I have an app running in an EC2 instance. It starts multiple containers on a network:
docker run --name purple \
--net=treeOfPlums \
--net-alias=purple \
-d treeofplums/purple
docker run --name shiny \
--net=treeOfPlums \
--net-alias=shiny \
-d treeofplums/shiny
In this case the containers purple
and shiny
can communicate because they are both on treeOfPlums
with aliases purple
and shiny
respectively.
I want to deploy this app on K8s. I am using minikube for development. I do not want to use docker-in-docker here, where my main app is a container and it spins up the rest. Instead, I would like to make them all siblings.
My question is, how do I specify the network name and container aliases on that network in a K8s pod?

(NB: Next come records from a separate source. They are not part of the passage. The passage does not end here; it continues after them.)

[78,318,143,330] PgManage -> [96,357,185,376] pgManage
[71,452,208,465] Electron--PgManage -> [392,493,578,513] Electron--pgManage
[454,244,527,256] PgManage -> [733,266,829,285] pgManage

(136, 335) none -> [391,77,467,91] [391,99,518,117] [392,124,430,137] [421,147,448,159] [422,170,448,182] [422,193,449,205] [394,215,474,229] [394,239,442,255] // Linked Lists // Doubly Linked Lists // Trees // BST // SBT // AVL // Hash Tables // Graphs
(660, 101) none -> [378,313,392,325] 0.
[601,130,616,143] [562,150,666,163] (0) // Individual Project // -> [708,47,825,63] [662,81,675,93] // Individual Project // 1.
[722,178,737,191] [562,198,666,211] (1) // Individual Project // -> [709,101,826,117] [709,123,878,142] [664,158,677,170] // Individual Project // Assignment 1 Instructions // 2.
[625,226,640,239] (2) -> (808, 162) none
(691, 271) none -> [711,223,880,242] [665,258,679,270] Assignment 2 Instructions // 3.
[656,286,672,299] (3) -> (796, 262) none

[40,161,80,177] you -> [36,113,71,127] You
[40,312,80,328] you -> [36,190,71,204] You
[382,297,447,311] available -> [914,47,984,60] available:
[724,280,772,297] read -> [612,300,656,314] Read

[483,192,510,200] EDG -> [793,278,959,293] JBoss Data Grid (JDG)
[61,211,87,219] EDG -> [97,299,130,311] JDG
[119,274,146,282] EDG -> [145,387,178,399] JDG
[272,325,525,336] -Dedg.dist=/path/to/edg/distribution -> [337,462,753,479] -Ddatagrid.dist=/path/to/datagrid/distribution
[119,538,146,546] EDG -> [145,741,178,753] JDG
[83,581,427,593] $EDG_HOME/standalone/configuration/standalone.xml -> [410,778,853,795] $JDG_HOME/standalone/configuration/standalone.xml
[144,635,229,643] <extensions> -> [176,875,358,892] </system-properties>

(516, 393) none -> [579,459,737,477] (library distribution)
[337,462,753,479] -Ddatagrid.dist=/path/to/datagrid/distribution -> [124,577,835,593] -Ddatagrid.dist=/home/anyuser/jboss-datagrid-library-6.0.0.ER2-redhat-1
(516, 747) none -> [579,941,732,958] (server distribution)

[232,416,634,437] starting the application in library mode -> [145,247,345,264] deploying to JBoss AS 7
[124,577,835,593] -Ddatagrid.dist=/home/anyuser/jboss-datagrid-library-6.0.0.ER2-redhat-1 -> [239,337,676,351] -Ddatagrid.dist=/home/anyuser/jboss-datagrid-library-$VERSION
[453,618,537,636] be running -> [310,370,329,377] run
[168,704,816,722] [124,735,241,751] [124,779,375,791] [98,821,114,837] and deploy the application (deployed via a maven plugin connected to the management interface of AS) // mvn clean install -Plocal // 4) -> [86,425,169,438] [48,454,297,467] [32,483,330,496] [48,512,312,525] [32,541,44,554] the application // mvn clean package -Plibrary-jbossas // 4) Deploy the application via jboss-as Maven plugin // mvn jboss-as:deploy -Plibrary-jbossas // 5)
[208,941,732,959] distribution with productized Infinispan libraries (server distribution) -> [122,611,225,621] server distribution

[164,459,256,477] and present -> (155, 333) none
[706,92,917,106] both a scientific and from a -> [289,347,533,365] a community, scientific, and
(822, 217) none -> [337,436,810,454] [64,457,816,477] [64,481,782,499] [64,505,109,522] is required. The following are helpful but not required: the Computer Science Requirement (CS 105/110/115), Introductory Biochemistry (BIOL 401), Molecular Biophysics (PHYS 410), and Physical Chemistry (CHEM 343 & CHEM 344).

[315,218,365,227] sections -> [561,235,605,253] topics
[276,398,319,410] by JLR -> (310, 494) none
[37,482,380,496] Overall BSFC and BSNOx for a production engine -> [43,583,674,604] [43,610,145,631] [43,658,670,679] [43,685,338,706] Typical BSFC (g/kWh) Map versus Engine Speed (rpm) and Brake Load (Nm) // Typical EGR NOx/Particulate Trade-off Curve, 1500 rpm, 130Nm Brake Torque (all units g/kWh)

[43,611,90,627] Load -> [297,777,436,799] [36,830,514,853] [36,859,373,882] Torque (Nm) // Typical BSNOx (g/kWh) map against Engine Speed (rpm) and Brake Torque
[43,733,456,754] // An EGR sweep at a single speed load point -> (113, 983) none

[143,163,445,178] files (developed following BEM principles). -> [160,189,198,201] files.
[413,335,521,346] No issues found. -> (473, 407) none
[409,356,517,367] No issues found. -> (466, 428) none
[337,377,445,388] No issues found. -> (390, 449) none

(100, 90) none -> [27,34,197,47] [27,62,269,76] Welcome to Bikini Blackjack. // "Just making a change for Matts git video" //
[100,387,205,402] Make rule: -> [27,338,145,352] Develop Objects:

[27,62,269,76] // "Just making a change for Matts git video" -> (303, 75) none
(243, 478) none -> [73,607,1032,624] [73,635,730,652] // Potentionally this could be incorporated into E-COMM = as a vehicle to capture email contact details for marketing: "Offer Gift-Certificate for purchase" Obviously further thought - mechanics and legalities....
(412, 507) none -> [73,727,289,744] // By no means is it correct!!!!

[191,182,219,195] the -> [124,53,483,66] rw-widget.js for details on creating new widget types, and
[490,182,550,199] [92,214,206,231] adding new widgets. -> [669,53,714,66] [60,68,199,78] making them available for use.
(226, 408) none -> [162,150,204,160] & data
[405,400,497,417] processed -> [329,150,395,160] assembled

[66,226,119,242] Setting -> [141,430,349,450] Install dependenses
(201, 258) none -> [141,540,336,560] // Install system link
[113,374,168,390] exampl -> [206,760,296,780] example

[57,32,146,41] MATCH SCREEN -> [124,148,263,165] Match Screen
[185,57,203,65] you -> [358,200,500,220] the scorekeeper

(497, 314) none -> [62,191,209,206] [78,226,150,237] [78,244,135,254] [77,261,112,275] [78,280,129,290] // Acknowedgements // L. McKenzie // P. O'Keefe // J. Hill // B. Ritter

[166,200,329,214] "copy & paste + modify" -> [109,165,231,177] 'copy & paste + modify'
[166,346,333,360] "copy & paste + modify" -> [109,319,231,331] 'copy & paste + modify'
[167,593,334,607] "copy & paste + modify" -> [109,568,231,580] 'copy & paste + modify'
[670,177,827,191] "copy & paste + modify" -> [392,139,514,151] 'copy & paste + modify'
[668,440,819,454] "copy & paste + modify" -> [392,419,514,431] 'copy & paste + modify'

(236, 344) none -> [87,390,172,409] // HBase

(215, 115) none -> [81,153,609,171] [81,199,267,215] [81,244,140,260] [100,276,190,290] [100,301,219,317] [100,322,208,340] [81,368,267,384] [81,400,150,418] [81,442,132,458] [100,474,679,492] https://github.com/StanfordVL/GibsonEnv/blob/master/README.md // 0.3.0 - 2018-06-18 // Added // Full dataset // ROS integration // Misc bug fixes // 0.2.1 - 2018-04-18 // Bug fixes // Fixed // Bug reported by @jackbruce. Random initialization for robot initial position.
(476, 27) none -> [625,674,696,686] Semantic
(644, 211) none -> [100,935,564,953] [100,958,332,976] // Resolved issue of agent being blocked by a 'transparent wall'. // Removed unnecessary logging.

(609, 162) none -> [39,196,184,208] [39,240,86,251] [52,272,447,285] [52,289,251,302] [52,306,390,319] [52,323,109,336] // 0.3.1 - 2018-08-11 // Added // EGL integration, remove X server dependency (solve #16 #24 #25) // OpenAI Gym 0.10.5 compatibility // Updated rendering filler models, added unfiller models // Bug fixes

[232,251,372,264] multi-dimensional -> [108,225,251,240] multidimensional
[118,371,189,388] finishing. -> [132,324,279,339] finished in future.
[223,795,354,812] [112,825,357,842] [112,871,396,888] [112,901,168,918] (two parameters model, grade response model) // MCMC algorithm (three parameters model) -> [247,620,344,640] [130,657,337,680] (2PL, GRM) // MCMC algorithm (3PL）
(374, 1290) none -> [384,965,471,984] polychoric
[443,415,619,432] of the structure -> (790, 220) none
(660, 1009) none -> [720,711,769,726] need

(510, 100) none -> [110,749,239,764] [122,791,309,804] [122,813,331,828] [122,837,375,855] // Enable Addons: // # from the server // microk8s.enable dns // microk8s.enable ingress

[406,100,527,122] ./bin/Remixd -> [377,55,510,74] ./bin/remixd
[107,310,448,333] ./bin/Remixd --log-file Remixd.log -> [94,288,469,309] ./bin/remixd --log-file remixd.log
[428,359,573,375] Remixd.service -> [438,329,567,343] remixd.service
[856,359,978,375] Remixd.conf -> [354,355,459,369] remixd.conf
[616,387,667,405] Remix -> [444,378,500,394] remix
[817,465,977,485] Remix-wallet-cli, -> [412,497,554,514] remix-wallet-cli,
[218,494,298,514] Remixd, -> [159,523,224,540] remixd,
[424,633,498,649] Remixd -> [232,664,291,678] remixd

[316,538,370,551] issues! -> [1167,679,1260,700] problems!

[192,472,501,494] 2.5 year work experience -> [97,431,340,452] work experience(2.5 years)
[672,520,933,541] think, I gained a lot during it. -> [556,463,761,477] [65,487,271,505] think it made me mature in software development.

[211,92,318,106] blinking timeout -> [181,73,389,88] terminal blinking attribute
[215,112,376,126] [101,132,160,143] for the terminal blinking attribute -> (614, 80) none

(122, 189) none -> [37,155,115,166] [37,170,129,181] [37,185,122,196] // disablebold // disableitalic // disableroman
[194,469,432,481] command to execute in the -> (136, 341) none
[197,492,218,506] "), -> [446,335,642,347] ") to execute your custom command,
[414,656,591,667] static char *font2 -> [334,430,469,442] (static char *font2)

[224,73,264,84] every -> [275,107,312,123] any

Using the keywords network
and network-alias
in the deployment yaml won't work. As I understand, containers in a single pod are on one network anyway, so setting an alias will be sufficient too. I am thinking of something like:
spec:
containers:
- name: purple
image: purple
network: treeOfPlums
net-alias: purple
...
The point of pods is so that containers can talk as though they are on localhost. You don't need any additional network tweaks between containers in a pod.
From the docs:
The applications in a pod all use the same network namespace (same IP and port space), and can thus “find” each other and communicate using localhost. Because of this, applications in a pod must coordinate their usage of ports. Each pod has an IP address in a flat shared networking space that has full communication with other physical computers and pods across the network.
The hostname is set to the pod’s Name for the application containers within the pod.
In addition to defining the application containers that run in the pod, the pod specifies a set of shared storage volumes. Volumes enable data to survive container restarts and to be shared among the applications within the pod.